Given how important CB1R is to the addictive qualities of the prototypical drugs of abuse, CB1R antagonists may be useful in the treatment of drug addiction. Rimonabant, a CB1R antagonist, has been shown to be successful in treating alcohol dependency in preliminary clinical studies and in clinical trials for the cessation of smoking as well (Manzanares et al., 2018). There are limited reports on the use of cannabinoid ligands for the treatment of drug addiction and dependency in humans. An experimental trial on a 19-year-old female with cannabis dependence showed that administration of CBD for 11 days (300 mg on day 1,600 mg on days 2–10, and 300 mg on day 11) rapidly decreased withdrawal symptoms (Crippa et al., 2013). In another study, Morgan et al. (2010) evaluated the impact of CBD on the reinforcing effects of Δ⁹-THC on addictive behavior and the findings suggested that CBD has a potential for the treatment of cannabis dependence. The acute modulation of the incentive salience of drug cues by CBD might possibly be generalized to the treatment of other addictive disorders. Currently, there is no effective treatment for drug abuse. Animal and a few clinical studies using CBD showed a promising effect of cannabinoids in the treatment of drug abuse, however, further research using different types of cannabinoids with new research strategies should be done to target the ECS for drug addiction.

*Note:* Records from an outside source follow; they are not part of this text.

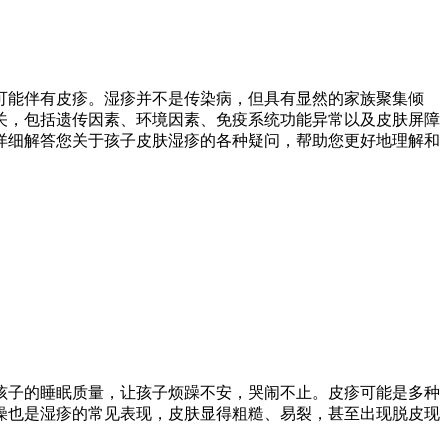
可能伴有皮疹。湿疹并不是传染病，但具有显然的家族聚集倾
关，包括遗传因素、环境因素、免疫系统功能异常以及皮肤屏障
详细解答您关于孩子皮肤湿疹的各种疑问，帮助您更好地理解和
孩子的睡眠质量，让孩子烦躁不安，哭闹不止。皮疹可能是多种
燥也是湿疹的常见表现，皮肤显得粗糙、易裂，甚至出现脱皮现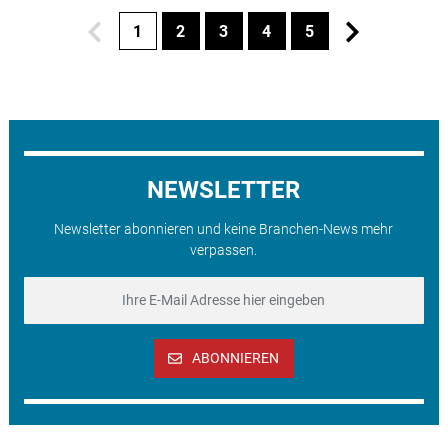
1
2
3
4
5
NEWSLETTER
Newsletter abonnieren und keine Branchen-News mehr
verpassen.
ABONNIEREN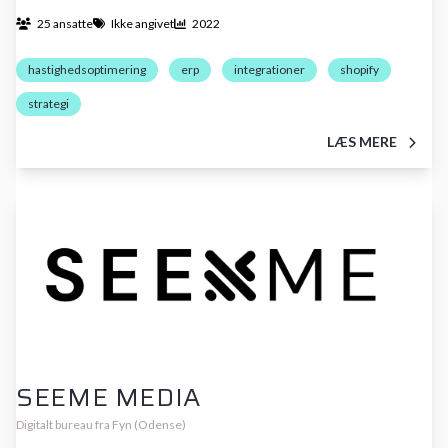
25 ansatte
Ikke angivet
2022
hastighedsoptimering
erp
integrationer
shopify
strategi
LÆS MERE
SEEME MEDIA
Digitalt bureau fra Fyn (Odense)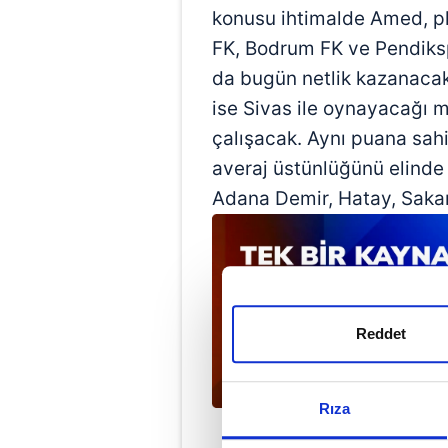
konusu ihtimalde Amed, pl
FK, Bodrum FK ve Pendiksp
da bugün netlik kazanaca
ise Sivas ile oynayacağı 
çalışacak. Aynı puana sahi
averaj üstünlüğünü elinde
Adana Demir, Hatay, Sakar
Reddet
Rıza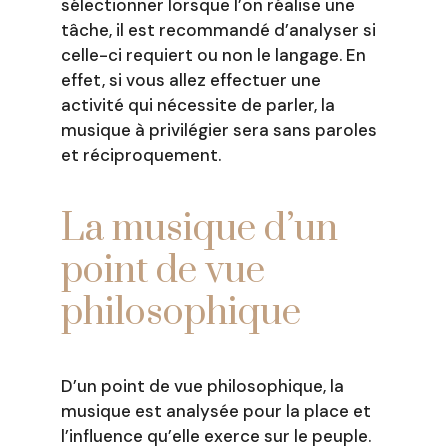
sélectionner lorsque l’on réalise une
tâche, il est recommandé d’analyser si
celle-ci requiert ou non le langage. En
effet, si vous allez effectuer une
activité qui nécessite de parler, la
musique à privilégier sera sans paroles
et réciproquement.
La musique d’un
point de vue
philosophique
D’un point de vue philosophique, la
musique est analysée pour la place et
l’influence qu’elle exerce sur le peuple.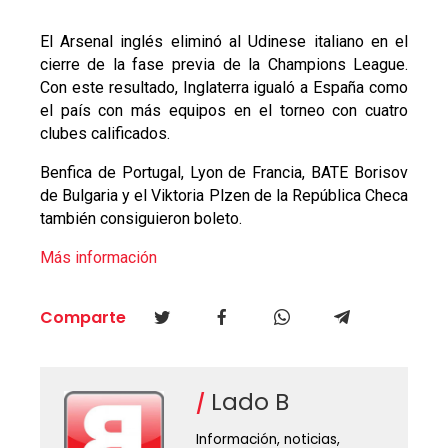
El Arsenal inglés eliminó al Udinese italiano en el
cierre de la fase previa de la Champions League.
Con este resultado, Inglaterra igualó a España como
el país con más equipos en el torneo con cuatro
clubes calificados.
Benfica de Portugal, Lyon de Francia, BATE Borisov
de Bulgaria y el Viktoria Plzen de la República Checa
también consiguieron boleto.
Más información
Comparte
Lado B
Información, noticias,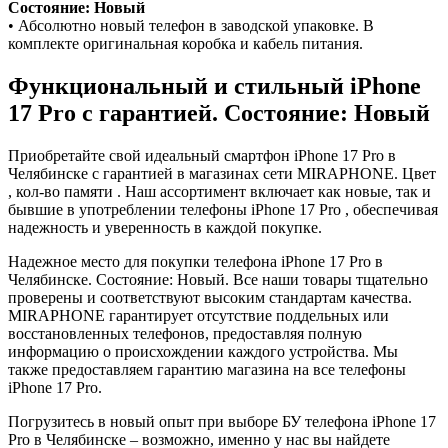
Состояние: Новый
• Абсолютно новый телефон в заводской упаковке. В
комплекте оригинальная коробка и кабель питания.
Функциональный и стильный iPhone
17 Pro с гарантией. Состояние: Новый
Приобретайте свой идеальный смартфон iPhone 17 Pro в
Челябинске с гарантией в магазинах сети MIRAPHONE. Цвет
, кол-во памяти . Наш ассортимент включает как новые, так и
бывшие в употреблении телефоны iPhone 17 Pro , обеспечивая
надежность и уверенность в каждой покупке.
Надежное место для покупки телефона iPhone 17 Pro в
Челябинске. Состояние: Новый. Все наши товары тщательно
проверены и соответствуют высоким стандартам качества.
MIRAPHONE гарантирует отсутствие поддельных или
восстановленных телефонов, предоставляя полную
информацию о происхождении каждого устройства. Мы
также предоставляем гарантию магазина на все телефоны
iPhone 17 Pro.
Погрузитесь в новый опыт при выборе БУ телефона iPhone 17
Pro в Челябинске – возможно, именно у нас вы найдете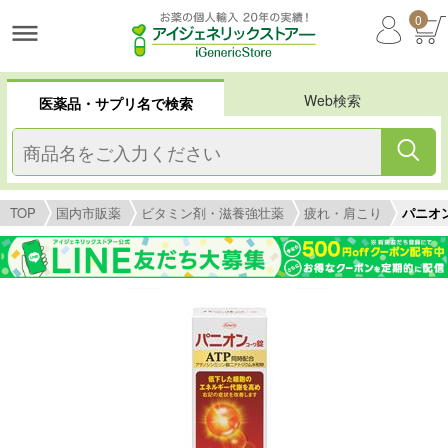
0
Web検索
医薬品・サプリ名で検索
TOP
国内市販薬
ビタミン剤・滋養強壮薬
疲れ・肩こり
パニオ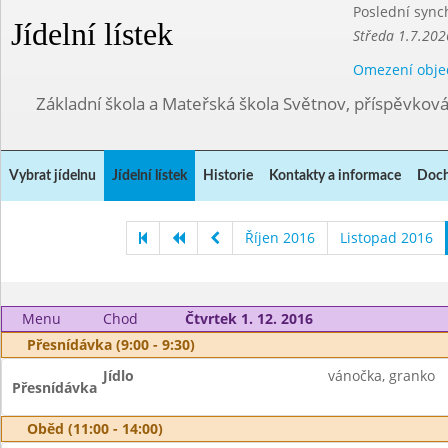
Poslední sync
Jídelní lístek
Středa 1.7.202
Omezení obje
Základní škola a Mateřská škola Světnov, příspěvkov
Vybrat jídelnu
Jídelní lístek
Historie
Kontakty a informace
Doch
Říjen 2016
Listopad 2016
Menu
Chod
Čtvrtek 1. 12. 2016
Přesnídávka (9:00 - 9:30)
Jídlo
vánočka, granko
Přesnídávka
Oběd (11:00 - 14:00)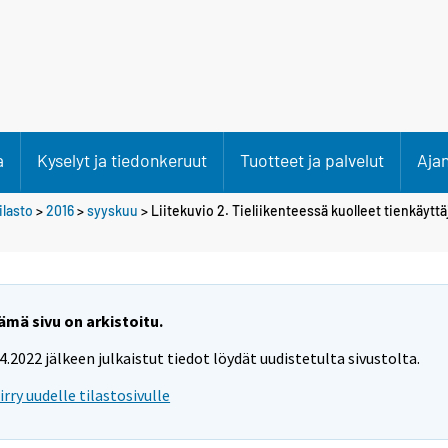
a
Kyselyt ja tiedonkeruut
Tuotteet ja palvelut
Aja
lasto
>
2016
>
syyskuu
> Liitekuvio 2. Tieliikenteessä kuolleet tienkäyt
ämä sivu on arkistoitu.
.4.2022 jälkeen julkaistut tiedot löydät uudistetulta sivustolta.
iirry uudelle tilastosivulle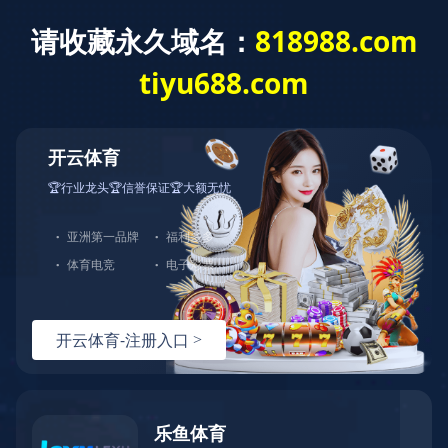
首页
关于佳元
服务项目
服务流程
产品展示
新闻动态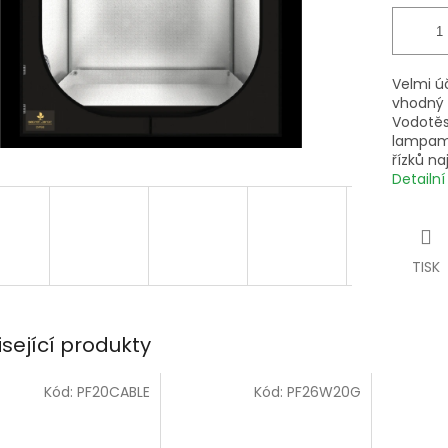
Velmi ú
vhodný 
Vodotěs
lampami
řízků na
Detailn
TISK
isející produkty
Kód:
PF20CABLE
Kód:
PF26W20G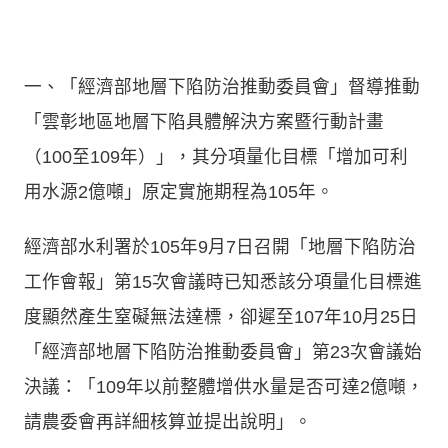
一、「經濟部地層下陷防治推動委員會」督導推動
「雲彰地區地層下陷具體解決方案暨行動計畫
（100至109年）」，其分項量化目標「增加可利
用水源2億噸」原定實施期程為105年。
經濟部水利署於105年9月7日召開「地層下陷防治
工作會報」第15次會議時已知悉該分項量化目標進
度顯然產生窒礙無法達標，卻遲至107年10月25日
「經濟部地層下陷防治推動委員會」第23次會議始
決議：「109年以前整體增供水量是否可達2億噸，
請農委會再詳細核算並提出說明」。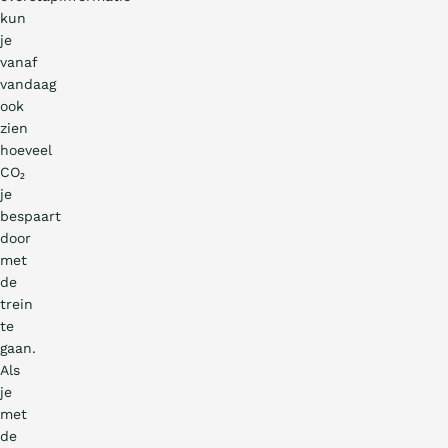
kun
je
vanaf
vandaag
ook
zien
hoeveel
CO₂
je
bespaart
door
met
de
trein
te
gaan.
Als
je
met
de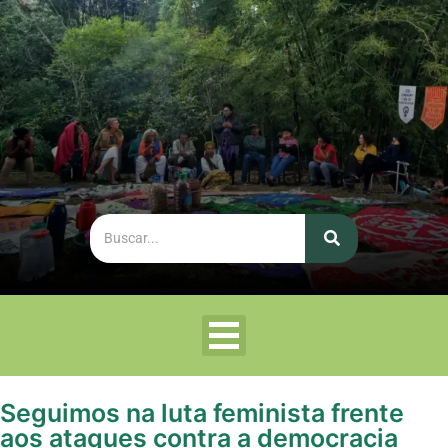
Seguimos na luta feminista frente
aos ataques contra a democracia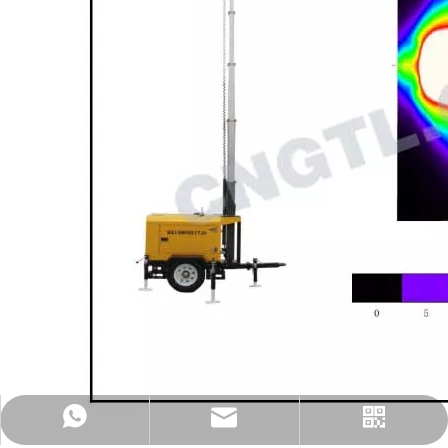
gtl@cngtl.com
18950074022
公众号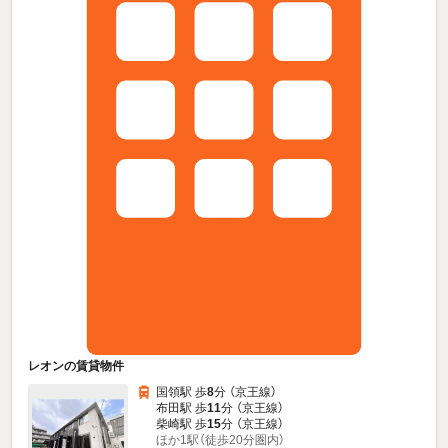
レオンの賃貸物件
国領駅 歩
8
分 （京王線）
布田駅 歩
11
分 （京王線）
柴崎駅 歩
15
分 （京王線）
ほか1駅（徒歩20分圏内）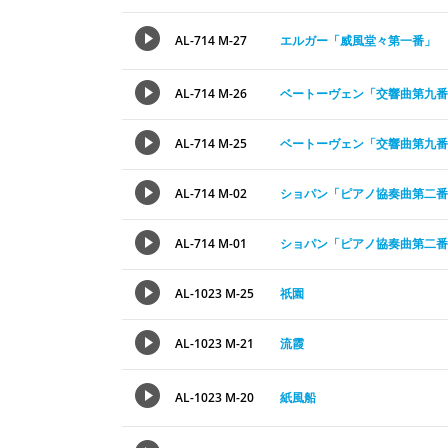
AL-714 M-27
エルガー「威風堂々第一番」
AL-714 M-26
ベートーヴェン「交響曲第九番
AL-714 M-25
ベートーヴェン「交響曲第九番
AL-714 M-02
ショパン「ピアノ協奏曲第二番
AL-714 M-01
ショパン「ピアノ協奏曲第二番
AL-1023 M-25
祇園
AL-1023 M-21
流霞
AL-1023 M-20
紙風船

The ECS has been implicated in the modulation of natural rewarding behaviors. For example, it has been demonstrated that eCBs have a role in the control of appetitive motivation and other aspects of food reward (Kirkham et al., 2002). Another highly rewarding behavior is sex (Bialy et al., 2019). The transition from sustained ad libitum copulation to sexual satiety, a behavioral inhibition, is linked to a fluctuation in extracellular DA level in the NAcc (Pfaus et al., 1990; Robinson et al., 2001; Canseco-Alba and Rodríguez-Manzo, 2019; Canseco-Alba et al., 2022). The ECS has been demonstrated to take part in the establishment of sexual satiety phenomenon, since a cannabinoid receptor antagonist is capable of preventing this inhibitory state when administered systemically (Canseco-Alba and Rodríguez-Manzo, 2014) or directly into the VTA (Rodríguez-Manzo and González-Morales, 2020) prior to the session of copulation until satiety. Thus, the specific blockade of CB1R in the VTA during copulation to satiety prevents the establishment of this sexual inhibition (Rodríguez-Manzo and González-Morales, 2020), suggesting that these eCB-mediated effects occur in this brain region by exerting a modulatory role on DA-induced natural rewarding behavior. In agreement with the well-documented evidence that eCBs are released “on demand” in response to repeated synaptic stimulation (de Fonseca et al., 2005), it is remarkable that a behavior taken to the extreme will set up mechanisms in order to keep homeostasis. Accordingly, the ECS components are expressed in brain regions involved in the regulation of copulation, such as the CB1R expressed in GABAergic and glutamatergic terminals within the VTA and NAcc (Lupica et al., 2004; Gardner, 2005). Supporting this notion, the administration of the eCB anandamide directly into the VTA reverses the sexual inhibition 24 h after copulation to satiety, an effect mediated by CB1 receptors (Canseco-Alba and Rodríguez-Manzo, 2016).